----- Information supplied -----

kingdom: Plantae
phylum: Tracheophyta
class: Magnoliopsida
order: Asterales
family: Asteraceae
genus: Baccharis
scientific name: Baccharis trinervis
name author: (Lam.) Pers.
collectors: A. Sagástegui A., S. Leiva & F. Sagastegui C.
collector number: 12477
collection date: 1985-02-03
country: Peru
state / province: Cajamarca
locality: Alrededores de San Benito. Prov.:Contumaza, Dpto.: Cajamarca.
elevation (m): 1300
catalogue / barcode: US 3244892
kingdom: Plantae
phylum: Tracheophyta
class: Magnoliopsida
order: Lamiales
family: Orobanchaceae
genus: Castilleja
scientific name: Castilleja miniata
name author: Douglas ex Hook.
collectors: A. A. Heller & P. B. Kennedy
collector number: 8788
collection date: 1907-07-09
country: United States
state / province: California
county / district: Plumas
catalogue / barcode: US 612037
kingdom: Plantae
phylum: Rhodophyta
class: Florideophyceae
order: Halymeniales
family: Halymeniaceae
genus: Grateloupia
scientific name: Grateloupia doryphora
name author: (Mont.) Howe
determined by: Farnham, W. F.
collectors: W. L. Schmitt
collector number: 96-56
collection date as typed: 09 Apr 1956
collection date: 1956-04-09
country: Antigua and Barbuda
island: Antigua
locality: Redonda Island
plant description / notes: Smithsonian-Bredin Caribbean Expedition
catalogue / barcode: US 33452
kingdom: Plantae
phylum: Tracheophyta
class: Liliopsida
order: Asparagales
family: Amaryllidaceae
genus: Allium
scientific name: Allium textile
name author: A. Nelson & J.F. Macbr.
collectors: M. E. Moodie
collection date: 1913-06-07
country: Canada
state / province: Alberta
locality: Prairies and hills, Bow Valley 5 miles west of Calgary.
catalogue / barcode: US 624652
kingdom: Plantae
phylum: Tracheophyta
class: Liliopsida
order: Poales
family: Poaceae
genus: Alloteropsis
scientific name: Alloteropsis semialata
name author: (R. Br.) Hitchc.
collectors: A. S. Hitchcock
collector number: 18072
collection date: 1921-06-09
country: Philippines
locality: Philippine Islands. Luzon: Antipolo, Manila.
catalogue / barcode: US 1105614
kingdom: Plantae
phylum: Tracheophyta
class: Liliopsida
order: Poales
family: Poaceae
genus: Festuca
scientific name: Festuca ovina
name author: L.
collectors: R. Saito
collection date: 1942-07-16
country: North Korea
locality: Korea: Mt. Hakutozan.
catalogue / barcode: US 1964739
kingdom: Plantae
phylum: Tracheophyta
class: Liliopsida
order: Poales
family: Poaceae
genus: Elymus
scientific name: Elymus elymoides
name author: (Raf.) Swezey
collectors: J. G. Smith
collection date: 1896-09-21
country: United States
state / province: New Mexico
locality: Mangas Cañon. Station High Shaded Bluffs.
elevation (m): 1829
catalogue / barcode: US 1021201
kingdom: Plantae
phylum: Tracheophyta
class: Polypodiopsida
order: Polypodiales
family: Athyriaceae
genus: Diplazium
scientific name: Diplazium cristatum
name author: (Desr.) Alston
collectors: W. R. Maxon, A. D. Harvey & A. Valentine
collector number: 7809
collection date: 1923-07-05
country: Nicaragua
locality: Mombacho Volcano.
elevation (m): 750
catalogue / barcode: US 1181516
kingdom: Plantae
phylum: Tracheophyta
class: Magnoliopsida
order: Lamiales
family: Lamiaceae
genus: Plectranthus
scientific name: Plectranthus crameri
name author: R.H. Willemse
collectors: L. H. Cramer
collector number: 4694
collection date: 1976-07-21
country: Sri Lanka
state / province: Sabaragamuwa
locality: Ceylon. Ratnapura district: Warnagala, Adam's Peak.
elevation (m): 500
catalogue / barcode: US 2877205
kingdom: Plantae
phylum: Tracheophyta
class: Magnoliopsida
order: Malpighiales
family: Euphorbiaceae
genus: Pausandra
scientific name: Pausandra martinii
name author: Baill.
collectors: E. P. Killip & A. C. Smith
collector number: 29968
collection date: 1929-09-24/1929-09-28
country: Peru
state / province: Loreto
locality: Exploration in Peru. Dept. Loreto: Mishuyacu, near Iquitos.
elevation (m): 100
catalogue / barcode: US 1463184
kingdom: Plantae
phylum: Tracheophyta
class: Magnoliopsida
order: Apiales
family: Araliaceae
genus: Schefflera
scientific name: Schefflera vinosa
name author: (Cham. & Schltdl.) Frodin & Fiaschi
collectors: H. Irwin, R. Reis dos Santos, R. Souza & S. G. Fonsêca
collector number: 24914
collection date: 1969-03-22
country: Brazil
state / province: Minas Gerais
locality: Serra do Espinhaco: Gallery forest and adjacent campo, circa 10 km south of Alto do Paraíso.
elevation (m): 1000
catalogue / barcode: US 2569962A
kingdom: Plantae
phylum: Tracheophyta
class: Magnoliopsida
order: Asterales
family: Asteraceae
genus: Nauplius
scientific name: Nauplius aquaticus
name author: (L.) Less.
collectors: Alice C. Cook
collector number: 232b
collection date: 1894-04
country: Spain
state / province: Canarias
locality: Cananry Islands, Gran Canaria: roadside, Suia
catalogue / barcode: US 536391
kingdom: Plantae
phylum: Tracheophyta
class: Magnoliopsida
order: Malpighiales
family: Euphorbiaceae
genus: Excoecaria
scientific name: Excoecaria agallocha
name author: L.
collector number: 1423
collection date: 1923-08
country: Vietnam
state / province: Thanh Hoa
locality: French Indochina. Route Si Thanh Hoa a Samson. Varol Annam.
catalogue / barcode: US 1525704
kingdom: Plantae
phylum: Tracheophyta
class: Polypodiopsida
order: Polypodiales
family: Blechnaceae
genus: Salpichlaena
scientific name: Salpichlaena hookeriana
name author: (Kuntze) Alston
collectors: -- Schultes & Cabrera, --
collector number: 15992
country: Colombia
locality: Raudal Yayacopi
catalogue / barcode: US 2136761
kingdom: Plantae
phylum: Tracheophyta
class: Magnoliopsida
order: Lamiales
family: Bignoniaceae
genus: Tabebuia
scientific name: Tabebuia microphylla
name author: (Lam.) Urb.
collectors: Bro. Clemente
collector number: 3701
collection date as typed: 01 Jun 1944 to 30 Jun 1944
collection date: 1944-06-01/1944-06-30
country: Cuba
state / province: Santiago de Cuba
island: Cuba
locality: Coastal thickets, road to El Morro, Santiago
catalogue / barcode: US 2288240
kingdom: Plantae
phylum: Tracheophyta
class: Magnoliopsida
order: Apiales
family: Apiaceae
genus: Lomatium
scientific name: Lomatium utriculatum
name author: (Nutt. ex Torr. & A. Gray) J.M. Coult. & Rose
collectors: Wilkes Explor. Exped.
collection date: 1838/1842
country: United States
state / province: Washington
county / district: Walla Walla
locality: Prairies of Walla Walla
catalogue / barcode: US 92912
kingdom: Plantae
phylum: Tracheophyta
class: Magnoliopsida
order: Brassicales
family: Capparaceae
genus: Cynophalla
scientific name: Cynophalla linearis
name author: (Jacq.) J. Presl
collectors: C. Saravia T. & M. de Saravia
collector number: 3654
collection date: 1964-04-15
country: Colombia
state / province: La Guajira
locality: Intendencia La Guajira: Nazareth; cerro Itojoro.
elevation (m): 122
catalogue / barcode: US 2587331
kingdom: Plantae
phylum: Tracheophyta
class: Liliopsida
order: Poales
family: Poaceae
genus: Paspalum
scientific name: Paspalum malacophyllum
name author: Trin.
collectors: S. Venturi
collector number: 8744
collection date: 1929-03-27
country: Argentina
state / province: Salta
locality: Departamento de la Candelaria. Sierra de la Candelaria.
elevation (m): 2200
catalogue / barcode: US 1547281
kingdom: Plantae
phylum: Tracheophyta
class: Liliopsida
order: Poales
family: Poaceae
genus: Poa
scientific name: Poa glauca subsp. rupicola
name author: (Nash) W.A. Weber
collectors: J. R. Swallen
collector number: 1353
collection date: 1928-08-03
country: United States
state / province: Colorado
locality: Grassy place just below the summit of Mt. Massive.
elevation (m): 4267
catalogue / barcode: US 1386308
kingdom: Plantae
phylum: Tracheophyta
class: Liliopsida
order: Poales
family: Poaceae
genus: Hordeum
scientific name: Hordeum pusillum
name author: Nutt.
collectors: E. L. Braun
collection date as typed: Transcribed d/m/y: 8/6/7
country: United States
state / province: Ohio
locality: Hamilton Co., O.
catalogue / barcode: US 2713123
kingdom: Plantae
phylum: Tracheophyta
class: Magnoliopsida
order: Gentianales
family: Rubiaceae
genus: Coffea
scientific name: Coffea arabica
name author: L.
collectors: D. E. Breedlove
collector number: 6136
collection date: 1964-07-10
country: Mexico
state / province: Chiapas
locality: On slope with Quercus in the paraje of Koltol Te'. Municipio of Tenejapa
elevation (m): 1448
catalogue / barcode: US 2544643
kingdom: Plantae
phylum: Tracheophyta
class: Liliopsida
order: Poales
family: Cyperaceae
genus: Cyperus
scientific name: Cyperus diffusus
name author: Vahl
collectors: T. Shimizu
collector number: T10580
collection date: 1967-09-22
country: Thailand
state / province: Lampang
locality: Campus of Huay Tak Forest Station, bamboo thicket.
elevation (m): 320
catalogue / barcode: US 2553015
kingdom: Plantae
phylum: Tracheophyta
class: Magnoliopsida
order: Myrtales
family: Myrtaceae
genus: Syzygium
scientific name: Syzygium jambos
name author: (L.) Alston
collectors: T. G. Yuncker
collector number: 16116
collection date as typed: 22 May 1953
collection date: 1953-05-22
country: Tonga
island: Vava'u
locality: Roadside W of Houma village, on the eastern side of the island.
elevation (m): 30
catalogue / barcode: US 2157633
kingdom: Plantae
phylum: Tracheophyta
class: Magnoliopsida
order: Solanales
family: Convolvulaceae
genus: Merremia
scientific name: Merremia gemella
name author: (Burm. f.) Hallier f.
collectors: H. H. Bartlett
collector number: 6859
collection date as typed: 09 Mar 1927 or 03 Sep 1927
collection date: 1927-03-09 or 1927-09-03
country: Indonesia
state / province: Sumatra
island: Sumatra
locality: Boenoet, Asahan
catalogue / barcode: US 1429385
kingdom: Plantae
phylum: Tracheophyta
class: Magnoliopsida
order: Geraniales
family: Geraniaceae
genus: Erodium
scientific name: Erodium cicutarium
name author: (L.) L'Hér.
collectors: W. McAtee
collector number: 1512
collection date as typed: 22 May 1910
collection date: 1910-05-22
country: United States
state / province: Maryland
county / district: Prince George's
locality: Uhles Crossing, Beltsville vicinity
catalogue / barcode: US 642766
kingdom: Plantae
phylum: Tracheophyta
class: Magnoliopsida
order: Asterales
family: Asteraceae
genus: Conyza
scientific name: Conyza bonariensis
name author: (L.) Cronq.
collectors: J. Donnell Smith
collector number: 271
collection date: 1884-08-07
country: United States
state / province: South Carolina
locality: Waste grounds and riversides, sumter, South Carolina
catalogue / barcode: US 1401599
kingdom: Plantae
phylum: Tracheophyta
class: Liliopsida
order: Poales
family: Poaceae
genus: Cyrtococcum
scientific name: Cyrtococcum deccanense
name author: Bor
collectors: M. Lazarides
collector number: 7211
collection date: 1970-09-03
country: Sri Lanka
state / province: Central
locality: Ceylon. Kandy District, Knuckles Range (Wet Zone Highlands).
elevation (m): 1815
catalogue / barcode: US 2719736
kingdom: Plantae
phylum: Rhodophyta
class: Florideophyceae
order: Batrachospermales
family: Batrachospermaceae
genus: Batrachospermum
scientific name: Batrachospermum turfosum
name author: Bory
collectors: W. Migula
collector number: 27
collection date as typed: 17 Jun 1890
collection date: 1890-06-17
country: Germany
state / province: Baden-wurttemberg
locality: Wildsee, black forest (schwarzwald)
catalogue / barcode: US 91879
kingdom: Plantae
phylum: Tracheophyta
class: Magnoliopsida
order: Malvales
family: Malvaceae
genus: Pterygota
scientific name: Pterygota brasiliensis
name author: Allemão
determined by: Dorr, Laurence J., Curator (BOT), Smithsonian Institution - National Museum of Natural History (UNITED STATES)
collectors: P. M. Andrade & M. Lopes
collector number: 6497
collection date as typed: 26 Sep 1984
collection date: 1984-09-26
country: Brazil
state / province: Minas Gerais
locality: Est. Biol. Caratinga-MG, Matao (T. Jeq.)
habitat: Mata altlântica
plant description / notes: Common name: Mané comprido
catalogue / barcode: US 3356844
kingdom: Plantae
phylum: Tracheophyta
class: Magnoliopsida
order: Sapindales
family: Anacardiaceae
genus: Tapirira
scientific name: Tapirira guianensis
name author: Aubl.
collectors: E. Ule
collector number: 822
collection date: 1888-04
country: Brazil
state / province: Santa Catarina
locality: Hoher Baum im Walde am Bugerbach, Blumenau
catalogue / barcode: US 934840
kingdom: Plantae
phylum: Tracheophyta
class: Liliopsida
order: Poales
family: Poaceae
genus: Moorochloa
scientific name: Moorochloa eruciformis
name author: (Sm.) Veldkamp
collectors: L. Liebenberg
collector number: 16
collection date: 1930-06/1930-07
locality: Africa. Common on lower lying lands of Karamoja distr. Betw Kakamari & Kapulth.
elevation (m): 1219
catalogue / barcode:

-----

§ What is needed:
Copy out the lines of the listing, without any changes, starting at the line with "scientific name: Merremia gemella" and ending at the line with "name author: Allemão", both included.

§ Exercise result:
scientific name: Merremia gemella
name author: (Burm. f.) Hallier f.
collectors: H. H. Bartlett
collector number: 6859
collection date as typed: 09 Mar 1927 or 03 Sep 1927
collection date: 1927-03-09 or 1927-09-03
country: Indonesia
state / province: Sumatra
island: Sumatra
locality: Boenoet, Asahan
catalogue / barcode: US 1429385
kingdom: Plantae
phylum: Tracheophyta
class: Magnoliopsida
order: Geraniales
family: Geraniaceae
genus: Erodium
scientific name: Erodium cicutarium
name author: (L.) L'Hér.
collectors: W. McAtee
collector number: 1512
collection date as typed: 22 May 1910
collection date: 1910-05-22
country: United States
state / province: Maryland
county / district: Prince George's
locality: Uhles Crossing, Beltsville vicinity
catalogue / barcode: US 642766
kingdom: Plantae
phylum: Tracheophyta
class: Magnoliopsida
order: Asterales
family: Asteraceae
genus: Conyza
scientific name: Conyza bonariensis
name author: (L.) Cronq.
collectors: J. Donnell Smith
collector number: 271
collection date: 1884-08-07
country: United States
state / province: South Carolina
locality: Waste grounds and riversides, sumter, South Carolina
catalogue / barcode: US 1401599
kingdom: Plantae
phylum: Tracheophyta
class: Liliopsida
order: Poales
family: Poaceae
genus: Cyrtococcum
scientific name: Cyrtococcum deccanense
name author: Bor
collectors: M. Lazarides
collector number: 7211
collection date: 1970-09-03
country: Sri Lanka
state / province: Central
locality: Ceylon. Kandy District, Knuckles Range (Wet Zone Highlands).
elevation (m): 1815
catalogue / barcode: US 2719736
kingdom: Plantae
phylum: Rhodophyta
class: Florideophyceae
order: Batrachospermales
family: Batrachospermaceae
genus: Batrachospermum
scientific name: Batrachospermum turfosum
name author: Bory
collectors: W. Migula
collector number: 27
collection date as typed: 17 Jun 1890
collection date: 1890-06-17
country: Germany
state / province: Baden-wurttemberg
locality: Wildsee, black forest (schwarzwald)
catalogue / barcode: US 91879
kingdom: Plantae
phylum: Tracheophyta
class: Magnoliopsida
order: Malvales
family: Malvaceae
genus: Pterygota
scientific name: Pterygota brasiliensis
name author: Allemão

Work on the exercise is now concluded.